### YOUR TASKS:
1. Answer these from the 5G article, each in a few words:
(a) Which car has been driven at Millbrook Proving Ground for the testing?
(b) What does ATLAS stand for?
(c) What software platform was built into the radios to capture data?
2. From the 5G article, copy word for word the stretch from "Millbrook’s elevation changes" through "the development process.".

### SELECTED PASSAGE:
┏━━

“The latest thing from Q Branch. It’s called a radio.”
Despite being the most useful tool in James Bond’s armoury in 2012 blockbuster Skyfall, McLaren Applied is taking radio up a gear in a ground-breaking project called AutoAir. We’re using Formula 1-derived technology and insight to develop 5G New Radio (NR) and mmWave within the UK for Connected and Autonomous Vehicles (CAVs), as well as rail and subway transportation.
Densely populated areas and fast travel speeds complicate cell-tower handoff which can reduce coverage. It means that the successful deployment of 5G relies on the implementation of a highly reliable infrastructure and that’s where McLaren Applied comes in.
For almost a year, we’ve been racking up the miles in a McLaren 570S at Bedfordshire’s world-famous Millbrook Proving Ground. Coincidentally, the filming location of the adrenaline-fuelled, high-speed car chase during Casino Royale – but that’s enough ‘007’ movie trivia for one day.
Millbrook’s elevation changes and abundance of foliage make achieving good coverage a challenge and really put 5G to the test as we simulate road or rail. For example, we can travel at the speed of a train – over 200 km/h – consistently in a 570S around the high-speed bowl. This has negated the need for lengthy and costly testing on the rail network, and accelerated the development process.
For decades, McLaren Applied has been at the forefront of getting reliable, high quality coverage to race cars at high speed in the harsh environments presented by motorsport. Using our experience in telemetry, software, simulation and predictive analytics – combined with our cutting-edge data acquisition and decision support tool ATLAS (Advanced Telemetry Linked Acquisition System) – it has been possible to acquire a detailed understanding of how well 5G NR operates, and develop it into a robust, first-class radio system.
In addition to ATLAS, our software solution for the AutoAir project has seen us embed our software platform – mCore – into the radios to capture data and send it to the ATLAS viewer for engineers to visualise and understand performance. By allowing engineers to measure the bandwidth, and the effect of changes on it, it’s been possible to learn how best to optimise the coverage.
McLaren Applied’s role in the development of 5G connectivity dovetails with its pursuit for advantage across motorsport, automotive, public transport and health. 5G opens the door to further advanced connectivity solutions in motorsport, for example telemetry and video, and a more immersive experience for fans.
Meanwhile on the road, vehicle data rates are set to climb as enhanced entertainment capabilities, more sensors and self-driving cars become widespread. 5G has a crucial part to play in the future of autonomous vehicles which will need to communicate with each other effectively to maximise safety.
When it comes to public transport, passenger experience can be improved through enhanced WiFi connectivity, as well as reduced delays and inefficiencies across the network via high bandwidth connectivity that supports our condition monitoring projects with train operators.
In health, digital therapeutics will rely on strong connectivity to monitor the wellbeing of patients in real-time. As the amount of data collected from people for medical reasons continues to rise, so will the demands of transferring all this data to the cloud for processing. A challenge made more acute, because unlike a car or train, it’s impractical to have computing equipment carried by human beings to buffer and manage data in areas of poor connectivity.

┗━━

### ENTRIES SUPPLIED:
┏━━

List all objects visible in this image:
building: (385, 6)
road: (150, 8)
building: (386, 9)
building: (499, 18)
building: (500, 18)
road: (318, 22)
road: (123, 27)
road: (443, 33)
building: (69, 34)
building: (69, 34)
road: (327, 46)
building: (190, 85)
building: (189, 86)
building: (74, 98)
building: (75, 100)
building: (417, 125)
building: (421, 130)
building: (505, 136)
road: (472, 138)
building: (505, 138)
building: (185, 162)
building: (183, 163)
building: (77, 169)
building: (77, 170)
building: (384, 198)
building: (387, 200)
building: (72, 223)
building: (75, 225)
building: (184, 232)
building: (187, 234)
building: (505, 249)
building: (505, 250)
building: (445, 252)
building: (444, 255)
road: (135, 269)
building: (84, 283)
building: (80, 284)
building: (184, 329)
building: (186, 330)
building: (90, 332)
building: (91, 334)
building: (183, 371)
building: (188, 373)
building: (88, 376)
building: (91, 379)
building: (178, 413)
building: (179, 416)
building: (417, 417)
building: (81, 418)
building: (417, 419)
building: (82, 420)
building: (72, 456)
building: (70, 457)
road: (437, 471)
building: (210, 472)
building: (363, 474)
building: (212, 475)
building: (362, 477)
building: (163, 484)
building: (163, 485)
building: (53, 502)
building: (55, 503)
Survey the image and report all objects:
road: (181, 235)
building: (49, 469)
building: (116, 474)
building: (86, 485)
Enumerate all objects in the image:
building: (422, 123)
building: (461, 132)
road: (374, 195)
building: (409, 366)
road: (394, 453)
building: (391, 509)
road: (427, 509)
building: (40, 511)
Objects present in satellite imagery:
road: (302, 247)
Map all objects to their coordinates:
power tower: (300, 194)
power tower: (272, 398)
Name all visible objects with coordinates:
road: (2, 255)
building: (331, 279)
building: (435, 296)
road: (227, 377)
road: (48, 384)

┗━━

### RESPONSES TO THE TASKS:
1.
(a) A McLaren 570S
(b) Advanced Telemetry Linked Acquisition System
(c) mCore

2.
Millbrook’s elevation changes and abundance of foliage make achieving good coverage a challenge and really put 5G to the test as we simulate road or rail. For example, we can travel at the speed of a train – over 200 km/h – consistently in a 570S around the high-speed bowl. This has negated the need for lengthy and costly testing on the rail network, and accelerated the development process.